El ataque con dos bombas en el Maratón de Boston cambió de golpe la distribución de fichas en la mesa de juego de la relación bilateral con Estados Unidos, apenas dos días antes del viaje programado a Washington del secretario de Gobernación, Miguel Ángel Osorio Chong, y dos semanas antes de la visita del presidente Obama a México.
No hay punto de comparación entre el 16 de abril de Boston y el 11 de septiembre de Nueva York, pero el gobierno mexicano debe tener muy presente lo que ocurrió en 2001 tras los atentados contra las Torres Gemelas para evitar consecuencias similares.
En febrero de 2001 el presidente Vicente Fox, que aún contaba con el llamado bono democrático y la buena fama internacional de haber sido quien sacó al PRI de Los Pinos, recibió en su rancho de Guanajuato a George W. Bush. El estilo vaquero e ignorantón de ambos mandatarios dio lugar a la historia de que existía entre ellos una gran identificación y que ello generaba un ambiente muy favorable para que México empujara su proyecto de la famosa “enchilada completa” en una reforma migratoria.

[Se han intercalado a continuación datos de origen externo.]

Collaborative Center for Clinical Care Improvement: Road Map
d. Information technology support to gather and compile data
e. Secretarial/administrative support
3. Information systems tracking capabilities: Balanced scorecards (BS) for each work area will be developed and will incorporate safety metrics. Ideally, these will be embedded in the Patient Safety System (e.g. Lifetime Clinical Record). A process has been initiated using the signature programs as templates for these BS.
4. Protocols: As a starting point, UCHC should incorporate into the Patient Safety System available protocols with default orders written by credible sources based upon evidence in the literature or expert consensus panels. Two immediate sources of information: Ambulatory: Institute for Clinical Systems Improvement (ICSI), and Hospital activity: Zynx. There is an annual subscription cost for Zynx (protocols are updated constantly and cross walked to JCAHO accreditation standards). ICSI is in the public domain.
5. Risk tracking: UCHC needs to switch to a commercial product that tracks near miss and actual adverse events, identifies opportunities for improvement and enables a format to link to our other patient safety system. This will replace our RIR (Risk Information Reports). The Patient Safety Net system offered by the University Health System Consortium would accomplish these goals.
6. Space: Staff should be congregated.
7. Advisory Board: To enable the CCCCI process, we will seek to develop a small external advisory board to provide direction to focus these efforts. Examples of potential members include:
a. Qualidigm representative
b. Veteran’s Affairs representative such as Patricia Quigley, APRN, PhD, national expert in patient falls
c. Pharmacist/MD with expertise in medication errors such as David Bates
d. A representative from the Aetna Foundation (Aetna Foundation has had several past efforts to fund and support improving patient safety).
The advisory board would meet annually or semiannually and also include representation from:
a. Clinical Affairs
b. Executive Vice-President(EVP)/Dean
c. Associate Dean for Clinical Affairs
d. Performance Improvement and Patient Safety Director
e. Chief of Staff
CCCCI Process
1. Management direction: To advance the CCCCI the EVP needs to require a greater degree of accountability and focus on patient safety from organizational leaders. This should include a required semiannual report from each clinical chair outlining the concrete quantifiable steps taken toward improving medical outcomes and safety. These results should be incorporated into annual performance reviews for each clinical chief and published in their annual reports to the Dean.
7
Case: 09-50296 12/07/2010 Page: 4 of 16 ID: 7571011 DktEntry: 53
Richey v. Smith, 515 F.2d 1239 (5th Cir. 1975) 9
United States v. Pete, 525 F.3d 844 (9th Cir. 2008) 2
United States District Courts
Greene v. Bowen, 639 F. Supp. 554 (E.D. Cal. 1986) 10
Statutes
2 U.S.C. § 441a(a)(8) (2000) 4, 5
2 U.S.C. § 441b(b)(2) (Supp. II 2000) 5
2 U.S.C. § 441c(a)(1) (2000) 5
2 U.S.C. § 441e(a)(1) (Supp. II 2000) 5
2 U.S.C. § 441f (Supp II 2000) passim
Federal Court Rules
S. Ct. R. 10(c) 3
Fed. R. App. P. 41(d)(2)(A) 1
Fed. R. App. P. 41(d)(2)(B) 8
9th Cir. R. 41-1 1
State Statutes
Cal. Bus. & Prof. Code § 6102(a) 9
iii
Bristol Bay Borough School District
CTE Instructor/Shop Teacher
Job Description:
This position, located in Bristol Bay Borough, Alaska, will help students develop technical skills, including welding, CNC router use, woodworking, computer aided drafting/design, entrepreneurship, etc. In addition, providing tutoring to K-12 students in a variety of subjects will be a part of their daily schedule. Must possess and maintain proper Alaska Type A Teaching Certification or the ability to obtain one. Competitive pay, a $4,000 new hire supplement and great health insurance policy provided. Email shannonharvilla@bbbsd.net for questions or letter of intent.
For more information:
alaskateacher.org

Siete meses después Al Qaeda golpeó al gigante estadounidense y la agenda mexicana pasó al baúl de los trebejos en la lista de prioridades de Washington. Justificada o no, la obsesión de la administración Bush con la seguridad hizo que el único tema con México que siguiera en su radar de interés fuera el de blindar la frontera para evitar que células terroristas entraran por ella para atacar de nuevo en territorio estadounidense. Al final, la “enchilada completa” no llegó ni a totopito.
Las investigaciones sobre lo ocurrido en Boston este lunes todavía no definen si se trató de un ataque interno o externo y el daño no es comparable con el causado el 11-S, pero de cualquier modo es el primer atentado importante en territorio estadunidense desde entonces y de manera inevitable concentra la atención del gobierno de Obama en la seguridad.
Si no hay una operación inteligente y rápida de la diplomacia mexicana para enfocar a Obama en los temas que interesan a México, podría perderse un momento único.
El segundo periodo de Obama comenzó con buenos auspicios para impulsar una agenda liberal que no pudo o no quiso aplicar en sus primeros cuatro años y también con un reconocimiento de que el voto de los hispanos fue crucial para su reelección, al grado que la propuesta de la tan postergada reforma migratoria comenzó a encontrar buen terreno incluso con un grupo bipartidista de legisladores (los republicanos también hicieron cuentas).
El momento en que ocurrió el atentado de Boston pone tal reto para México. Independientemente de que se confirme si fue terrorismo doméstico o internacional, surge de nuevo la tentación para Estados Unidos de centrarse sólo en seguridad y de volver a “narcotizar” y “terrorizar” la relación bilateral. Si eso ocurre, todo lo demás podría truncarse.